PROBLEM REQUIREMENTS
Find the line that contains "index mcp: (542, 542)" in the entries below. Write out that line and all that follow it, unchanged and alone.

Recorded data
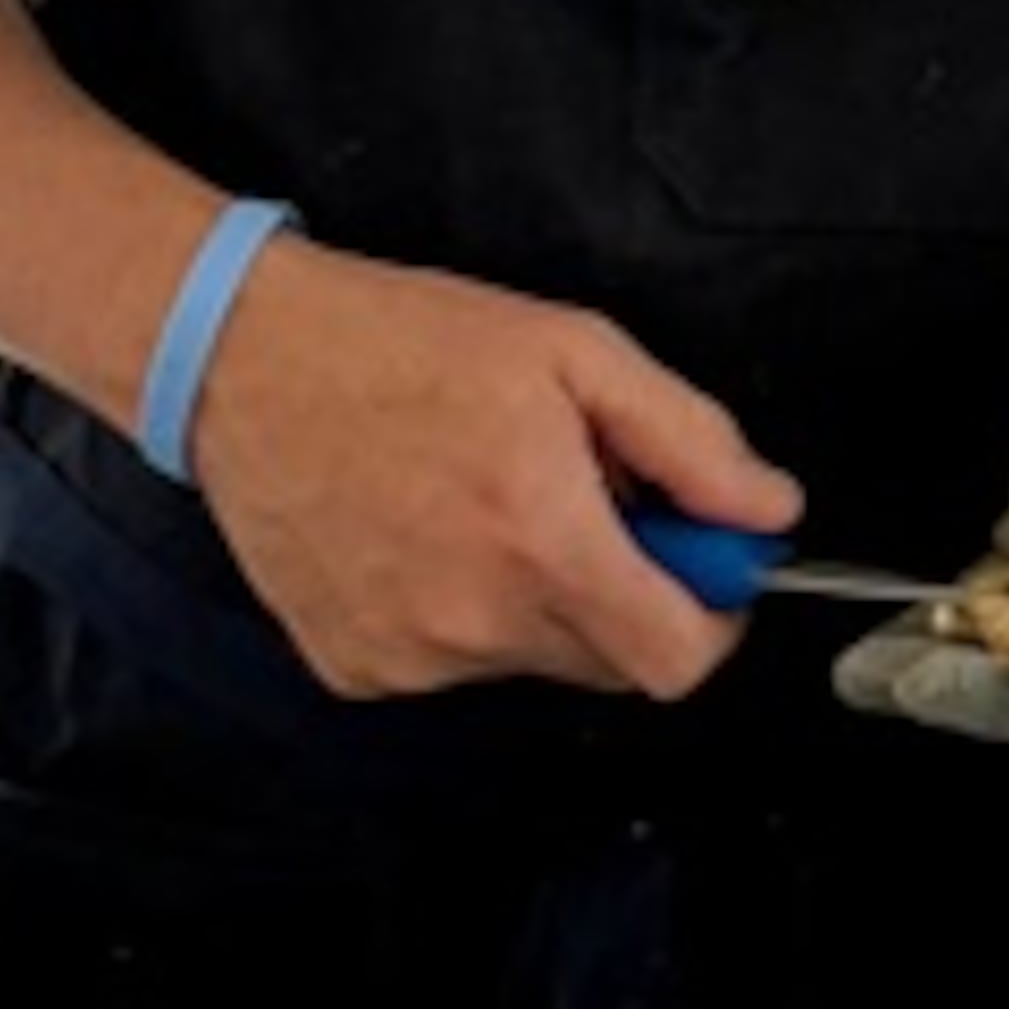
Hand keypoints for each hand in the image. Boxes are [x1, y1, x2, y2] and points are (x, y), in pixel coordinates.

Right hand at [194, 243, 796, 698]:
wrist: (242, 359)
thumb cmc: (402, 342)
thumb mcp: (573, 350)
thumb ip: (689, 442)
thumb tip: (767, 513)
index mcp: (542, 542)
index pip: (678, 662)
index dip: (710, 616)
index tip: (696, 564)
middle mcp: (475, 619)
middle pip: (612, 664)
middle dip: (624, 593)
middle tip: (581, 503)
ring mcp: (408, 655)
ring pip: (530, 661)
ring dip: (536, 600)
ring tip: (483, 504)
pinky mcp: (355, 667)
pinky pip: (450, 665)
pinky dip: (459, 613)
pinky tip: (421, 536)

WRITTEN RESPONSE
index mcp: (542, 542)
index pip: (678, 662)
index dip: (710, 616)
index tip: (696, 564)
middle mcp: (475, 619)
middle pip: (612, 664)
middle dip: (624, 593)
middle tip: (581, 503)
ring mcp: (408, 655)
ring pip: (530, 661)
ring dip: (536, 600)
ring tip: (483, 504)
pinky mcp: (355, 667)
pinky pip: (450, 665)
pinky dip: (459, 613)
pinky tip: (421, 536)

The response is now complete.